アイドルとnice

 このところ、とある芸能人の病気公表がニュースやワイドショーで取り上げられている。娘とワイドショーを見たときに、女子大生の娘が「この人、何の人?」と聞くので、「元アイドルだよ」と答えたところ、「なんていうグループだったの?」と返してくる。「いやいや、グループじゃなくて、ソロね」と答えると、衝撃の発言:「え?アイドルって、グループの人しか言わないでしょう?」

 なんという予想外の発言。いや、若者に人気の人がアイドルっていうんだよと言えば、アイドルとはグループに属している人にしか使わないとの返事。まさにジェネレーションギャップというか、コミュニケーションブレークダウンを過程で味わうとは思わなかったのだが、言語学的には、意味の世代変化なので、不思議なことでも何でもない。

 この1時間後、娘がアイドルをwikipediaで調べたところ、2000年くらいからはアイドルはほとんどがグループであるらしい。嵐やモー娘。を考えてみれば宜なるかな。1997年生まれの娘の年代としては物心ついた時のアイドルは例外なくグループだったので、「アイドル」という語の意味に「グループ」という属性が内包されている。だが、1960年代生まれの私には、むしろ単独のアイドルの方がデフォルトなので、このような意味の齟齬が生じるのだ。

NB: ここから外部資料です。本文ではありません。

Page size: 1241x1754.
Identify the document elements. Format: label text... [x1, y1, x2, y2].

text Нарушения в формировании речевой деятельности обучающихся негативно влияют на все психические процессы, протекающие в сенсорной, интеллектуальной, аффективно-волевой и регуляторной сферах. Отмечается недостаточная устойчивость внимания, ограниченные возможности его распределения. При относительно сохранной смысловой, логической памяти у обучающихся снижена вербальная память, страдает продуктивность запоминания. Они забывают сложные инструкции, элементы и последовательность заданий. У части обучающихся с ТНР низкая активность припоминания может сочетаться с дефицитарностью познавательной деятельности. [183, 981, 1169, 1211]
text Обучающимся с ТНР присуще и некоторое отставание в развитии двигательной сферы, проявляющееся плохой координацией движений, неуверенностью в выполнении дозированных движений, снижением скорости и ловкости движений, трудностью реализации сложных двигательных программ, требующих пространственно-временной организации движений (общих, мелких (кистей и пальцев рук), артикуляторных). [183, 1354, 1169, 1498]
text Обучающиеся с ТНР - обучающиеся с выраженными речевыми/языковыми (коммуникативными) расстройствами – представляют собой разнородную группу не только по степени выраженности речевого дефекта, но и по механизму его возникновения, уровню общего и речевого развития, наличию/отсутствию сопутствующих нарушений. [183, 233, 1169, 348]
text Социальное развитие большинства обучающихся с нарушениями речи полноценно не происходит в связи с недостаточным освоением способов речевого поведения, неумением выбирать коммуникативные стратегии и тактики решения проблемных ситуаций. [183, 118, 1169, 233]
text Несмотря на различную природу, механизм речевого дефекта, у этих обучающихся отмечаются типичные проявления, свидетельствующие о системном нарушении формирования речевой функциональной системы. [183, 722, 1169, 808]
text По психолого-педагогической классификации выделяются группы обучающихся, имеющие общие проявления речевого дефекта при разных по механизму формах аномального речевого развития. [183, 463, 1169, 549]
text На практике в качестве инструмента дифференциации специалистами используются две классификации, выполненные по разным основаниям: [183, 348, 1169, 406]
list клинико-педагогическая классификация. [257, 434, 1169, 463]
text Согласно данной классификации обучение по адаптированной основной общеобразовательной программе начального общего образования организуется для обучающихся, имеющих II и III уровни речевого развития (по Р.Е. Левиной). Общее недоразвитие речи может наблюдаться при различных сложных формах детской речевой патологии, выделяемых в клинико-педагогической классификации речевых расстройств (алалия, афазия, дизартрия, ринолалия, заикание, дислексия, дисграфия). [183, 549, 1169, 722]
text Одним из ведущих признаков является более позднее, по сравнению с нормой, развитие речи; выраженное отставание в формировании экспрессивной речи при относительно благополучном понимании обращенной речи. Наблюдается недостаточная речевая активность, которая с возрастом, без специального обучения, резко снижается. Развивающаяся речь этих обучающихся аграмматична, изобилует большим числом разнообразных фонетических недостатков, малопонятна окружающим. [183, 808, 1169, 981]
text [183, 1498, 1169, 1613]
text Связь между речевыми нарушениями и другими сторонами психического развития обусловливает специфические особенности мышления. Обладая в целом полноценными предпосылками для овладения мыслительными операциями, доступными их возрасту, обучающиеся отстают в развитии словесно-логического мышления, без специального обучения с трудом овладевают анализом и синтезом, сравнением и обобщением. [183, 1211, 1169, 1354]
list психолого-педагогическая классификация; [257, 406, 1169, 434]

 言葉の意味は変わる。誰もが知る英語のniceという語の意味は16世紀では、「愚かな」というネガティブなものだった。それが意味の変化から逆にポジティブなものに変容している。かつては数百年かかったものが、ネット速度の現代だと数十年でその現象が見られるのかもしれない。いずれにしろ、なかなか面白い発見であった。